***** Data in this exercise *****
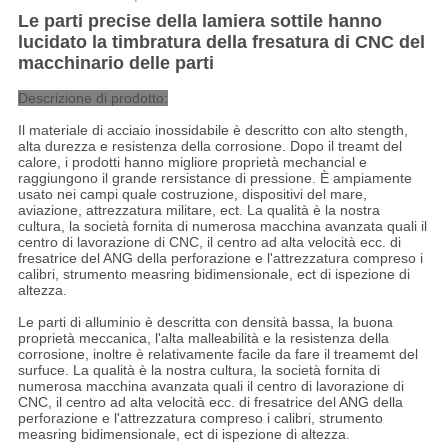
Le parti precise della lamiera sottile hanno
lucidato la timbratura della fresatura di CNC del
macchinario delle parti
Descrizione di prodotto:
Il materiale di acciaio inossidabile è descritto con alto stength,
alta durezza e resistenza della corrosione. Dopo il treamt del
calore, i prodotti hanno migliore proprietà mechancial e
raggiungono il grande rersistance di pressione. È ampiamente
usato nei campi quale costruzione, dispositivi del mare,
aviazione, attrezzatura militare, ect. La qualità è la nostra
cultura, la società fornita di numerosa macchina avanzata quali il
centro di lavorazione di CNC, il centro ad alta velocità ecc. di
fresatrice del ANG della perforazione e l'attrezzatura compreso i
calibri, strumento measring bidimensionale, ect di ispezione di
altezza.
Le parti di alluminio è descritta con densità bassa, la buona
proprietà meccanica, l'alta malleabilità e la resistenza della
corrosione, inoltre è relativamente facile da fare il treamemt del
surfuce. La qualità è la nostra cultura, la società fornita di
numerosa macchina avanzata quali il centro di lavorazione di
CNC, il centro ad alta velocità ecc. di fresatrice del ANG della
perforazione e l'attrezzatura compreso i calibri, strumento
measring bidimensionale, ect di ispezione di altezza.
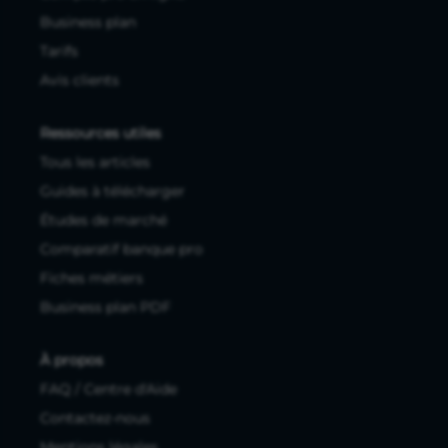
Business plan
Tarifs
Avis clients
Ressources utiles
Tous les articles
Guides à télécharger
Études de marché
Comparatif banque pro
Fiches métiers
Business plan PDF
À propos
FAQ / Centre d'Aide
Contactez-nous
Mentions légales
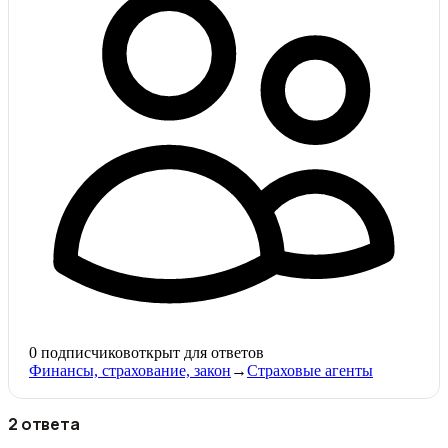
0
подписчиков
открыт для ответов
Финансы, страхование, закон
→
Страховые агенты
2 ответа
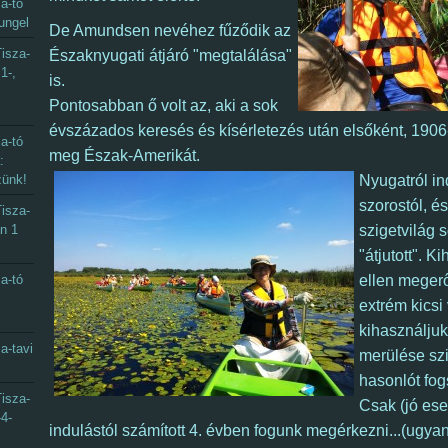
a-tó
ungel
De Amundsen nevéhez fűződik az
isza-
Északnyugati átjáró "megtalálása"
1-,
is.
Pontosabban ő volt az, aki a sok
évszázados keresés és kísérletezés után elsőként, 1906
a-tó
meg Észak-Amerikát.
:
zünk!
Nyugatról in
szorostól, é
isza-
an 1
szigetvilág 
"átjutott". K
a-tó
ellen megerő
extrém kicsi 
kihasználjuk
a-tavi
merülése szin
hasonlót fog
isza-
Csak (jó es
-4-
indulástól számított 4. évben fogunk megérkezni...(ugyan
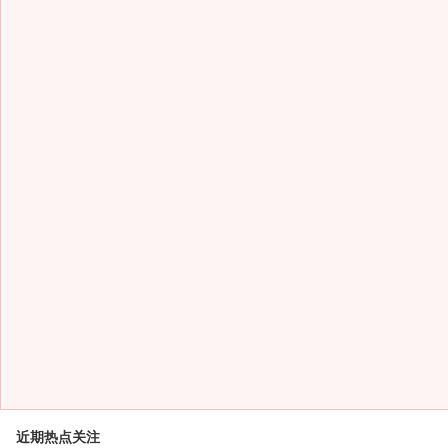
近期热点关注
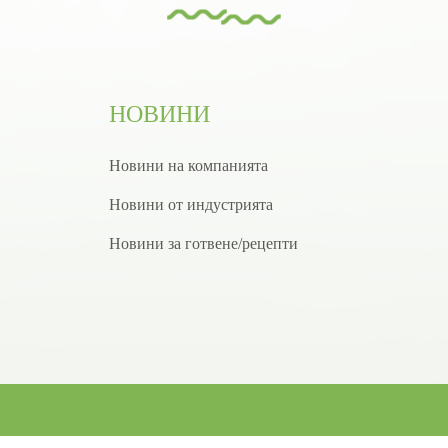
НОВИНИ
Новини на компанията
Новини от индустрията
Новини за готвене/рецепти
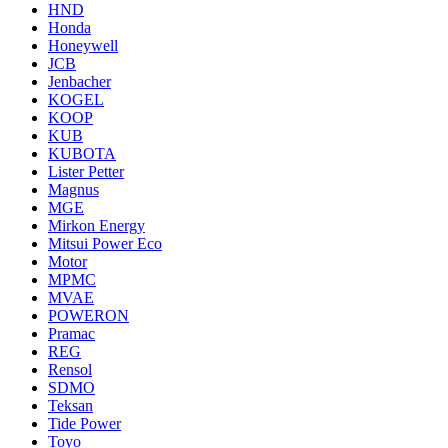
HND
Honda
Honeywell
JCB
Jenbacher
KOGEL
KOOP
KUB
KUBOTA
Lister Petter
Magnus
MGE
Mirkon Energy
Mitsui Power Eco
Motor
MPMC
MVAE
POWERON
Pramac
REG
Rensol
SDMO
Teksan
Tide Power
Toyo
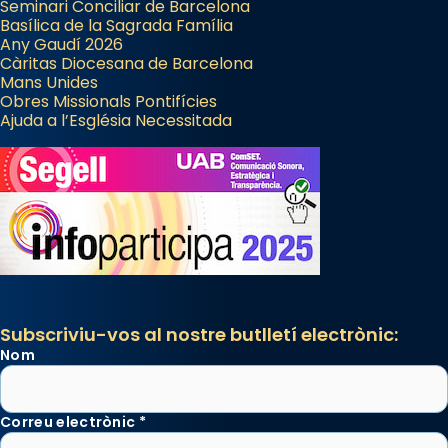
Seminari Conciliar de Barcelona
Basílica de la Sagrada Família
Any Gaudí 2026
Càritas Diocesana de Barcelona
Mans Unides
Obres Missionals Pontifícies
Ajuda a l’Església Necessitada
Subscriviu-vos al nostre butlletí electrònic:
Nom
Correu electrònic
*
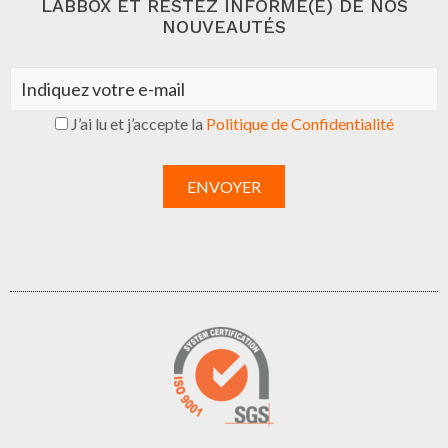
LABBOX ET RESTEZ INFORMÉ(E) DE NOS
NOUVEAUTÉS
J’ai lu et j’accepte la
Politique de Confidentialité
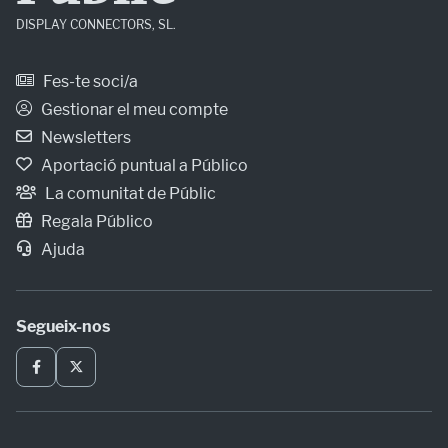
DISPLAY CONNECTORS, SL.
Fes-te soci/a
Gestionar el meu compte
Newsletters
Aportació puntual a Público
La comunitat de Públic
Regala Público
Ajuda
Segueix-nos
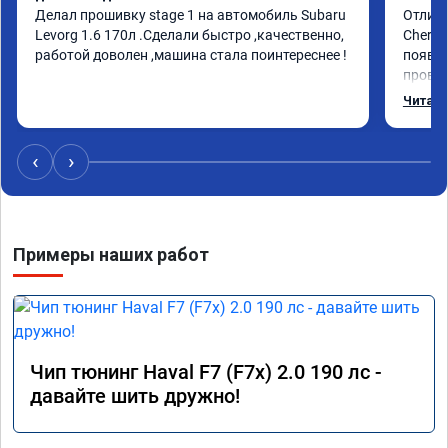
Делал прошивку stage 1 на автомобиль Subaru 
Отличн
Levorg 1.6 170л .Сделали быстро ,качественно, 
Chery 
работой доволен ,машина стала поинтереснее !
появил
провал
режиме
Читать
профес
Рекоме
‹
›
Примеры наших работ
Чип тюнинг Haval F7 (F7x) 2.0 190 лс -
давайте шить дружно!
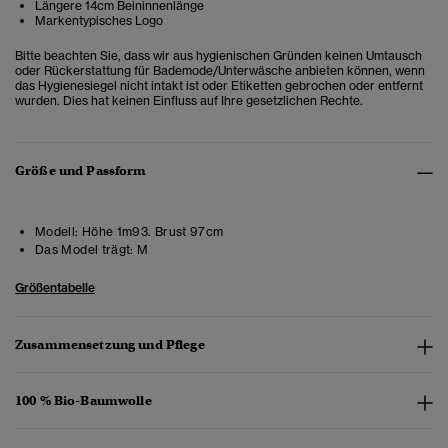
Längere 14cm Beininnenlänge
Markentypisches Logo
Bitte beachten Sie, dass wir aus hygienischen Gründen keinen Umtausch
oder Rückerstattung für Bademode/Unterwäsche anbieten können, wenn
das Hygienesiegel nicht intakt ist oder Etiketten gebrochen oder entfernt
wurden. Dies hat keinen Einfluss auf Ihre gesetzlichen Rechte.
Größe und Passform
Modell:
Höhe 1m93. Brust 97cm
Das Model trägt:
M
Größentabelle
Zusammensetzung und Pflege
100 % Bio-Baumwolle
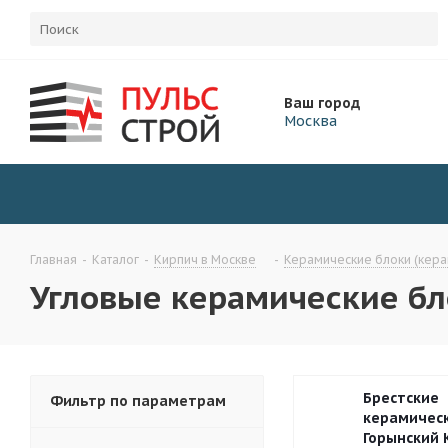
Ваш город
Москва
Главная
-
Каталог
-
Кирпич в Москве
-
Керамические блоки (кера
Угловые керамические бл
Брестские
Фильтр по параметрам
керамическ
Горынский 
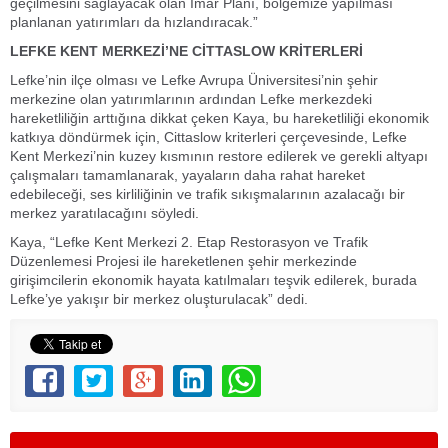
geçilmesini sağlayacak olan İmar Planı, bölgemize yapılması
planlanan yatırımları da hızlandıracak.”
LEFKE KENT MERKEZİ’NE CİTTASLOW KRİTERLERİ
Lefke’nin ilçe olması ve Lefke Avrupa Üniversitesi’nin şehir
merkezine olan yatırımlarının ardından Lefke merkezdeki
hareketliliğin arttığına dikkat çeken Kaya, bu hareketliliği ekonomik
katkıya döndürmek için, Cittaslow kriterleri çerçevesinde, Lefke
Kent Merkezi’nin kuzey kısmının restore edilerek ve gerekli altyapı
çalışmaları tamamlanarak, yayaların daha rahat hareket
edebileceği, ses kirliliğinin ve trafik sıkışmalarının azalacağı bir
merkez yaratılacağını söyledi.
Kaya, “Lefke Kent Merkezi 2. Etap Restorasyon ve Trafik
Düzenlemesi Projesi ile hareketlenen şehir merkezinde
girişimcilerin ekonomik hayata katılmaları teşvik edilerek, burada
Lefke’ye yakışır bir merkez oluşturulacak” dedi.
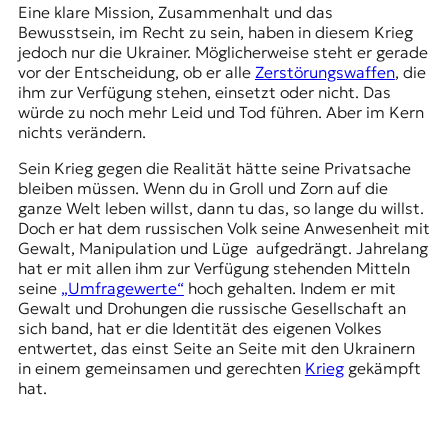
Eine klare Mission, Zusammenhalt und das
Bewusstsein, im Recht zu sein, haben in diesem Krieg
jedoch nur die Ukrainer. Möglicherweise steht er gerade
vor der Entscheidung, ob er alle
Zerstörungswaffen
, die
ihm zur Verfügung stehen, einsetzt oder nicht. Das
würde zu noch mehr Leid und Tod führen. Aber im Kern
nichts verändern.
Sein Krieg gegen die Realität hätte seine Privatsache
bleiben müssen. Wenn du in Groll und Zorn auf die
ganze Welt leben willst, dann tu das, so lange du willst.
Doch er hat dem russischen Volk seine Anwesenheit mit
Gewalt, Manipulation und Lüge aufgedrängt. Jahrelang
hat er mit allen ihm zur Verfügung stehenden Mitteln
seine
„Umfragewerte“
hoch gehalten. Indem er mit
Gewalt und Drohungen die russische Gesellschaft an
sich band, hat er die Identität des eigenen Volkes
entwertet, das einst Seite an Seite mit den Ukrainern
in einem gemeinsamen und gerechten
Krieg
gekämpft
hat.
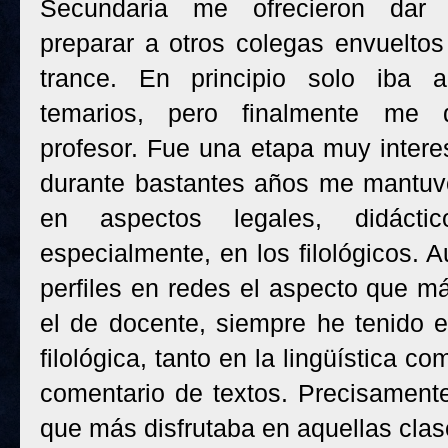
Secundaria me ofrecieron dar 
preparar a otros colegas envuelto
trance. En principio solo iba a
temarios, pero finalmente me
profesor. Fue una etapa muy intere
durante bastantes años me mantuv
en aspectos legales, didáct
especialmente, en los filológicos. 
perfiles en redes el aspecto que m
el de docente, siempre he tenido e
filológica, tanto en la lingüística com
comentario de textos. Precisamente
que más disfrutaba en aquellas clas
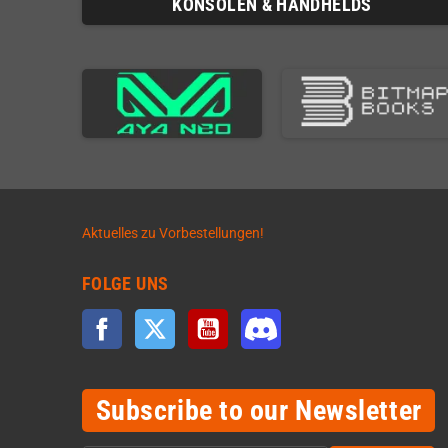
KONSOLEN & HANDHELDS
Aktuelles zu Vorbestellungen!
FOLGE UNS
Facebook
Twitter
YouTube
Discord
Subscribe to our Newsletter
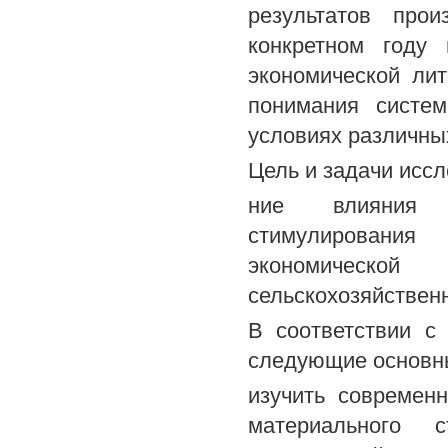
результатов про
конкретном году 
экономической ли
понимания систем
условиях различны
Цель и задачи исс
ние влияния с
стимулировани
экономическ
сельскохозяйствен
В соответствии с
следующие основн
изучить современ
материального 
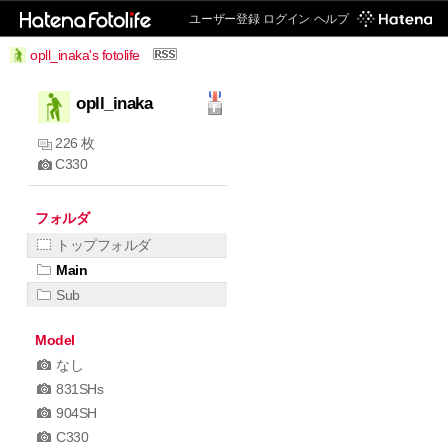
ユーザー登録
ログイン
ヘルプ
opll_inaka's fotolife
opll_inaka
226 枚
C330
フォルダ
トップフォルダ
Main
Sub
Model
なし
831SHs
904SH
C330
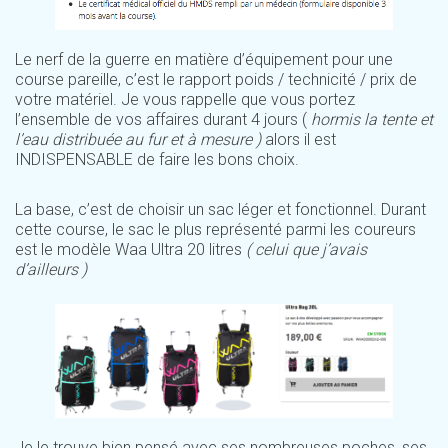
Le nerf de la guerre en matière d’équipement pour une
course pareille, c’est le rapport poids / technicité / prix de
votre matériel. Je vous rappelle que vous portez
l’ensemble de vos affaires durant 4 jours (
hormis la tente et
l’eau distribuée au fur et à mesure )
alors il est
INDISPENSABLE de faire les bons choix.
La base, c’est de choisir un sac léger et fonctionnel. Durant
cette course, le sac le plus représenté parmi les coureurs
est le modèle Waa Ultra 20 litres
( celui que j’avais
d’ailleurs )
Je le trouve bien pensé avec ses nombreuses poches, ses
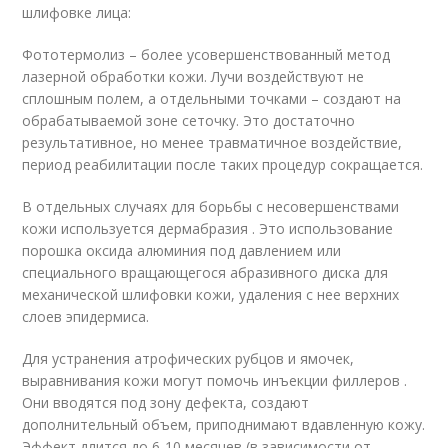
шлифовке лица:
Фототермолиз – более усовершенствованный метод
лазерной обработки кожи. Лучи воздействуют не
сплошным полем, а отдельными точками – создают на
обрабатываемой зоне сеточку. Это достаточно
результативное, но менее травматичное воздействие,
период реабилитации после таких процедур сокращается.
В отдельных случаях для борьбы с несовершенствами
кожи используется дермабразия . Это использование
порошка оксида алюминия под давлением или
специального вращающегося абразивного диска для
механической шлифовки кожи, удаления с нее верхних
слоев эпидермиса.
Для устранения атрофических рубцов и ямочек,
выравнивания кожи могут помочь инъекции филлеров .
Они вводятся под зону дефекта, создают
дополнительный объем, приподнимают вдавленную кожу.
Эффект длится до 6-10 месяцев (в зависимости от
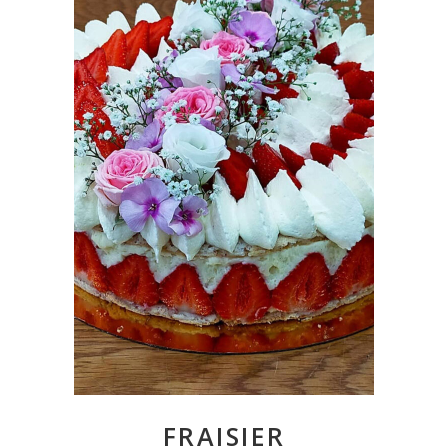
FRAISIER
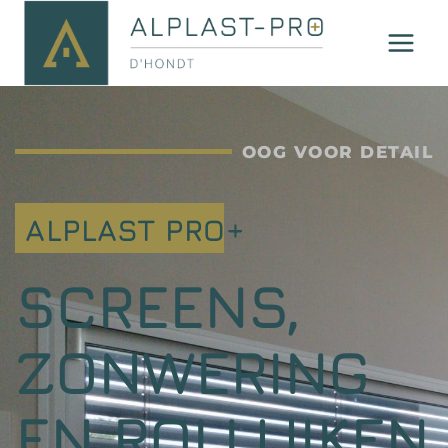
OOG VOOR DETAIL
ALPLAST PRO+
SCREENS,
ZONWERING
EN ROLLUIKEN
*****
To answer, count the lines of the material that contain "olan" and give only that number.

The completed task: 2